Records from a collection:
/---

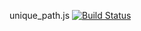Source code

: unique_path.js [![Build Status](https://travis-ci.org/varemenos/unique_path.svg)](https://travis-ci.org/varemenos/unique_path)
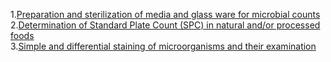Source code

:1.<a href="#">Preparation and sterilization of media and glass ware for microbial counts</a><br>
2.<a href="#">Determination of Standard Plate Count (SPC) in natural and/or processed foods</a><br>
3.<a href="#">Simple and differential staining of microorganisms and their examination</a>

\---

### WHAT YOU NEED TO DO
Without including any images, output the data exactly as given.

### WORKED SOLUTION
Source code

: unique_path.js [![Build Status](https://travis-ci.org/varemenos/unique_path.svg)](https://travis-ci.org/varemenos/unique_path)
Source code

:1.<a href="#">Preparation and sterilization of media and glass ware for microbial counts</a><br>
2.<a href="#">Determination of Standard Plate Count (SPC) in natural and/or processed foods</a><br>
3.<a href="#">Simple and differential staining of microorganisms and their examination</a>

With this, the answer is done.